糖尿病網膜症は、糖尿病の三大合併症の一つです。
糖尿病になると、毛細血管が傷つき、周囲の網膜に酸素や栄養が届かなくなります。酸素や栄養の不足を補おうとして、新生血管と呼ばれる異常な血管ができてきます。
新生血管は、網膜前出血や硝子体出血、線維血管膜というかさぶたのような膜の原因になります。
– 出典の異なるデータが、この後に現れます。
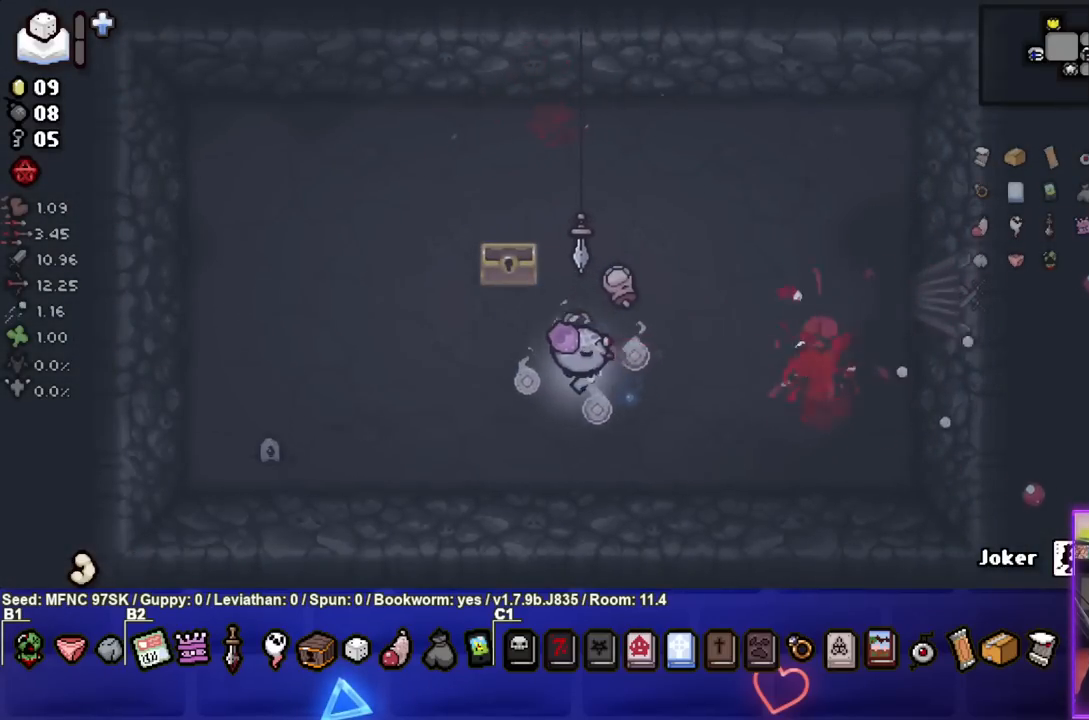
{"buttons": ["SQUARE"], "left_stick": "center", "right_stick": "center", "events": [[33, "left_stick", "down-left"], [150, "left_stick", "center"], [233, "left_stick", "down-left"], [267, "CIRCLE", "up"], [367, "SQUARE", "down"], [417, "left_stick", "down-right"], [500, "left_stick", "center"]]}
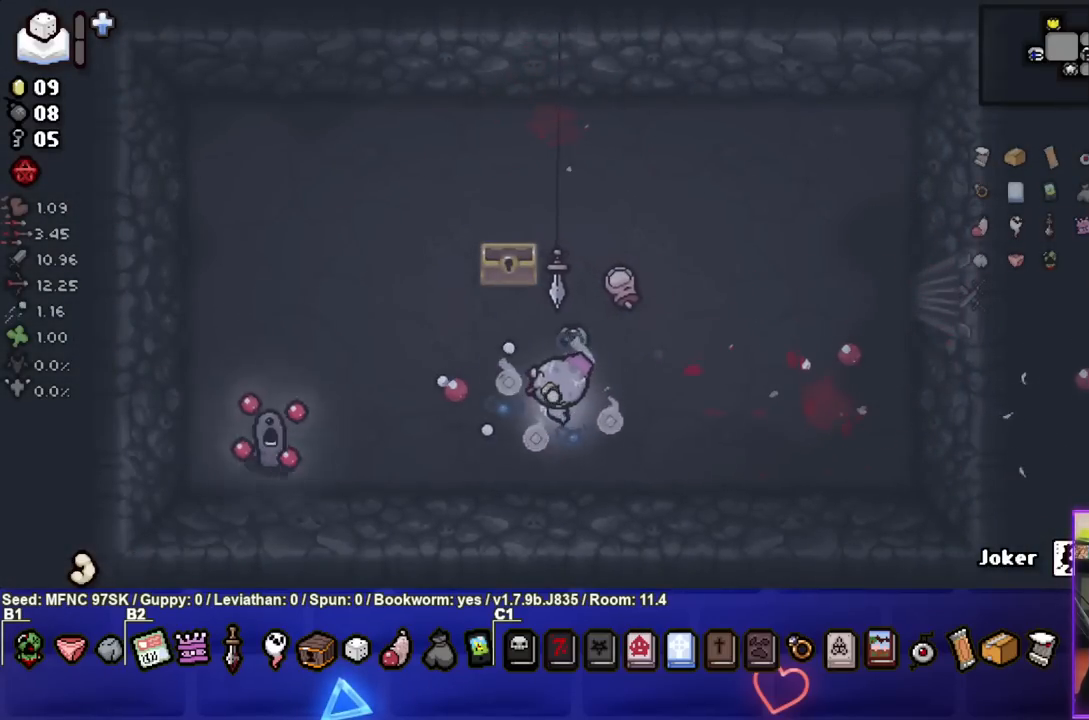
{"buttons": ["SQUARE"], "left_stick": "right", "right_stick": "center", "events": [[150, "left_stick", "down-right"], [300, "left_stick", "center"], [367, "left_stick", "right"]]}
網膜剥離をおこすこともあります。

糖尿病網膜症の症状

糖尿病網膜症は、基本的に重症になるまで自覚症状がありません。
しかし、ものを見る中心となる黄斑とよばれる部分に異常がおきると、変視症という、ものが歪んで見える自覚症状が現れたりします。
糖尿病網膜症が進行して増殖網膜症になり、硝子体の中に小さな出血が飛び散るようになると、視野に黒い影やゴミの様なものが飛んで見える「飛蚊症」という症状が現れます。
さらに重症化すると失明の危険性が高くなります。

糖尿病網膜症の種類

糖尿病眼手帳には、改変Davis分類という分類方法で、糖尿病網膜症の状態を記録する欄があります。
これは病期分類といって、網膜症の程度を示す分類です。
改変Davis分類は、網膜症の症状の重さによって、「網膜症なし」、「単純網膜症」、「増殖前網膜症」、「増殖網膜症」に別れます。

糖尿病網膜症の合併症

糖尿病網膜症の合併症は発症する部位により、様々な種類に別れます。
黄斑に障害がおき、視力が低下する「糖尿病黄斑症」、新生血管の発生による「血管新生緑内障」、線維血管膜の癒着による「牽引性網膜剥離」、血管が詰まった事で視神経が機能しなくなる「虚血性視神経症」などがあります。
その他にも糖尿病白内障、糖尿病角膜症、糖尿病虹彩炎など、様々な合併症があります。

[IMG]牽引性網膜剥離-2

糖尿病網膜症の治療

レーザー光凝固術

レーザー光凝固術は、網膜にレーザーを照射して、熱で悪い部分を焼いてしまう治療です。
網膜症が悪化した際におこる新生血管の発生と増殖を予防したり、代表的な合併症の黄斑浮腫の治療に効果があります。

[IMG]汎網膜光凝固術/網膜-1

硝子体手術

硝子体手術は、糖尿病網膜症治療の最終手段ともいわれています。
硝子体出血や牽引性網膜剥離などの原因となっている硝子体の病変を硝子体ごと取り除いて、失明という最悪の事態を避けることが第一の目的です。